DOCUMENT SEGMENT
○ ○ ○ ○ ○

Section 20Communications by journalists

(1) Subject to paragraph (2), the financial promotion restriction does not apply to any non-real time communication if—

(a) the content of the communication is devised by a person acting in the capacity of a journalist;

(b) the communication is contained in a qualifying publication; and

(c) in the case of a communication requiring disclosure, one of the conditions in paragraph (2) is met.

(2) The conditions in this paragraph are that—

(a) the communication is accompanied by an indication explaining the nature of the author's financial interest or that of a member of his family (as the case may be);

(b) the authors are subject to proper systems and procedures which prevent the publication of communications requiring disclosure without the explanation referred to in sub-paragraph (a); or

(c) the qualifying publication in which the communication appears falls within the remit of—

(i) the Code of Practice issued by the Press Complaints Commission;

(ii) the OFCOM Broadcasting Code; or

(iii) the Producers' Guidelines issued by the British Broadcasting Corporation.

(3) For the purposes of this article, a communication requires disclosure if—

(a) an author of the communication or a member of his family is likely to obtain a financial benefit or avoid a financial loss if people act in accordance with the invitation or inducement contained in the communication;

(b) the communication relates to a controlled investment of a kind falling within paragraph (4) or to a controlled claims management activity ; and

(c) the communication identifies directly a person who issues or provides the controlled investment or who carries on or engages in the controlled claims management activity to which the communication relates.

(4) A controlled investment falls within this paragraph if it is—

(a) an investment falling within paragraph 14 of Schedule 1 (shares or stock in share capital);

(b) an investment falling within paragraph 21 of that Schedule (options) to acquire or dispose of an investment falling within sub-paragraph (a);

(c) an investment falling within paragraph 22 of that Schedule (futures) being rights under a contract for the sale of an investment falling within sub-paragraph (a); or

(d) an investment falling within paragraph 23 of that Schedule (contracts for differences etc.) being rights under a contract relating to, or to fluctuations in, the value or price of an investment falling within sub-paragraph (a).

○ ○ ○ ○ ○

PROVIDED MATERIAL
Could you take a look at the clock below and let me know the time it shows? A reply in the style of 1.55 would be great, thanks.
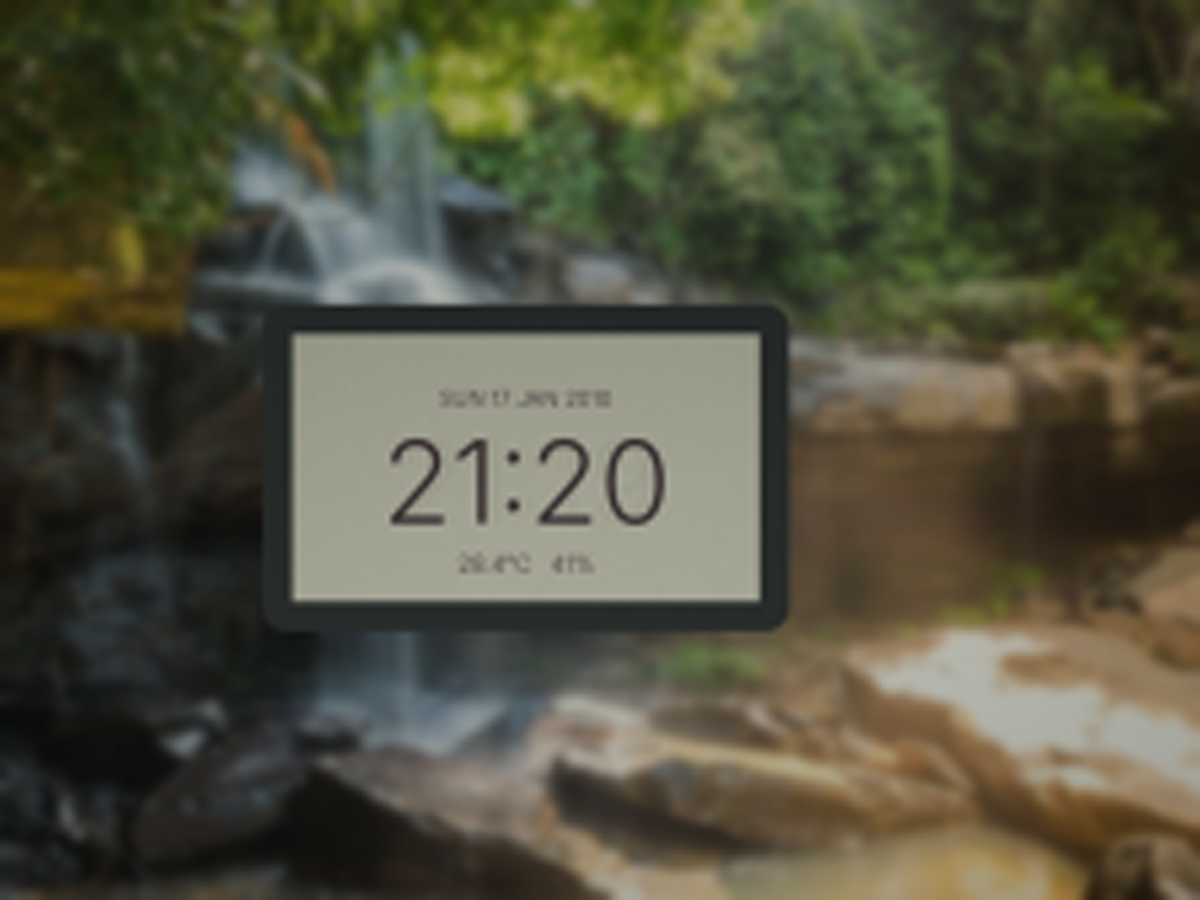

○ ○ ○ ○ ○

TO-DO LIST
1. Using the section on communications by journalists, explain in one to three sentences when a communication counts as requiring disclosure.
2. According to the section on communications by journalists, which three codes or guidelines are named in the condition at paragraph (2)(c)?
3. Please transcribe everything in the section on communications by journalists from "(c) the communication" down to "the communication relates.".
The material after the section on communications by journalists is separate from it.

WORKED ANSWERS
1. A communication requires disclosure if an author or a member of his family is likely to gain financially or avoid a financial loss if people act on its invitation or inducement. It must also relate to a controlled investment within paragraph (4) or to a controlled claims management activity. Finally, it must directly identify the person who issues or provides that investment or who carries on or engages in that activity.

2. The Code of Practice issued by the Press Complaints Commission, the OFCOM Broadcasting Code, and the Producers' Guidelines issued by the British Broadcasting Corporation.

3.
(c) the communication identifies directly a person who issues or provides the controlled investment or who carries on or engages in the controlled claims management activity to which the communication relates.